- _TASK 1_:
Reproduce the passage about Stanley near Nyangwe word for word, starting with "Portugal has no" and going on through "blot upon humanity.".
- _TASK 2_:
Proceed with the passage about Stanley near Nyangwe, writing on from its final sentence.

- _PASSAGE TO READ_:

* * * * *

Portugal has no right to the west coast, which it claims. Let England, or England and America together, claim and exercise sovereignty over it, and it will need no cruisers on the coast to stop the trade in slaves. At any rate, it is high time the Christian nations of the world put a stop to this disgrace and blot upon humanity.

Arriving near Nyangwe, one of the first to meet Stanley was the Arab, Tipo-tipo, or Tipo-tib, or Tippu-tib (which is the proper spelling neither Cameron nor Stanley seems to know), who had once conducted Cameron as far as Utotera or the Kasongo country. He was a splendid specimen of a man physically, and just the one to give Stanley all the information he wanted respecting Cameron's movements. He told him that the latter wanted to follow the river to the sea, but that his men were unwilling to go; besides, no canoes could be obtained for the purpose. He also told him that after staying a long time at Kasongo, he had joined a company of Portuguese traders and proceeded south.

One thing was clear: Cameron had not settled the great problem that Livingstone wished of all things to solve—this great unfinished work had been left for Stanley to complete, or to leave for some future, more daring or more successful explorer. Could he get canoes—could he surmount difficulties that neither Livingstone nor Cameron were able to overcome? were the grave questions he asked himself. He had long dialogues withTipo-tipo and other Arab chiefs, all of whom dissuaded him from attempting to follow the Lualaba by land, or trying to get canoes. They told him frightful stories of the cannibals below—of dwarfs striped like Zebras and ferocious as demons, with poisoned arrows, living on the backs of elephants, of anacondas, of impenetrable forests—in short, they conjured up a country and a people that no stranger who placed any value on his life would dare to encounter.

* * * * *

- _THE DATA_:
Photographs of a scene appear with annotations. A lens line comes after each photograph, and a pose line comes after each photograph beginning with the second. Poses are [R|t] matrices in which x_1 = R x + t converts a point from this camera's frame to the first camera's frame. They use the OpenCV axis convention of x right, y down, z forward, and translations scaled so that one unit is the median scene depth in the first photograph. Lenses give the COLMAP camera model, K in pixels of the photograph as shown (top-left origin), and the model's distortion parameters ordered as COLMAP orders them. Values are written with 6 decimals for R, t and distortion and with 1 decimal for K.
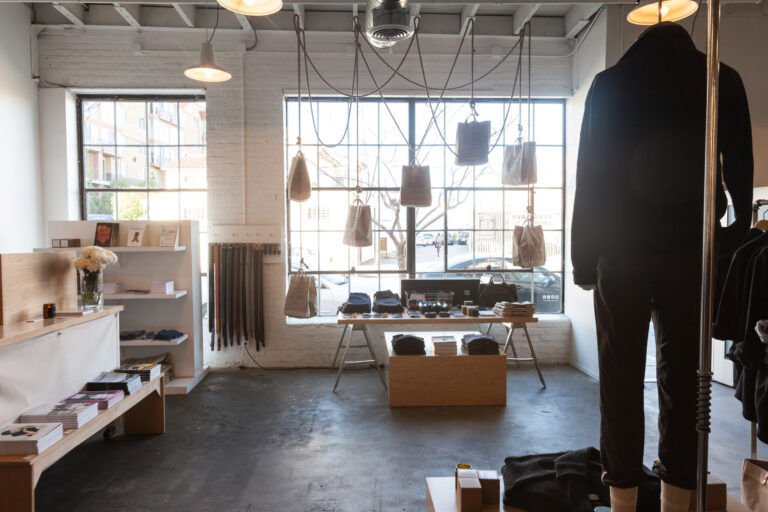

* * * * *

- _WRITTEN REPLY 1_:
Portugal has no right to the west coast, which it claims. Let England, or England and America together, claim and exercise sovereignty over it, and it will need no cruisers on the coast to stop the trade in slaves. At any rate, it is high time the Christian nations of the world put a stop to this disgrace and blot upon humanity.

- _WRITTEN REPLY 2_:
The fact that the Lualaba flowed north to a distance beyond the knowledge of the natives was doubtless one, and perhaps the chief, reason why Livingstone suspected it emptied into the Nile. Stanley now knew better. How far north it might flow before it turned he could not say, yet he felt certain that turn west it would, sooner or later, and empty into the Atlantic Ocean, and the possibility of his tracing it had a powerful fascination for him. Its course he knew lay through the largest half of Africa, which was a total blank. Here, by the way, it is rather singular that Stanley, following Livingstone who alone had explored Lake Bembe and made it the source of the Lualaba, adopts his statement, while Cameron, on mere hearsay, should assert that its source was in marshes. The river, after leaving the lake, flows two hundred miles and empties into Lake Mweru, a body of water containing about one thousand eight hundred square miles. Issuing from this, ittakes the name of Lualaba, which it holds and loses by turns as it moves on its mighty course for one thousand one hundred miles, till it rolls, ten miles wide at its mouth, into the broad Atlantic as the Congo.

Stanley, from first to last, seemed to have a wonderful power, not only over the Arabs that composed his expedition as we have before mentioned, but over all those with whom he came in contact in his explorations. Notwithstanding all the horrors depicted as awaiting any attempt to advance beyond Nyangwe, this Tipo-tipo agreed, for $5,000, to accompany him with a strong escort a distance of sixty camps, on certain conditions. That he would do it on any conditions was extraordinary, considering the fact, if it was a fact, that the last attempt to penetrate this hostile territory resulted in the loss of five hundred men. The conditions were, that the march should commence from Nyangwe—not occupy more than three months—and that if Stanley should conclude, at the end of the sixty marches, that he could not get through, he would return to Nyangwe; or if he met Portuguese traders and chose to go to the coast in the direction they were moving, he should detail two-thirds of his force to accompany said Tipo back to Nyangwe for his protection.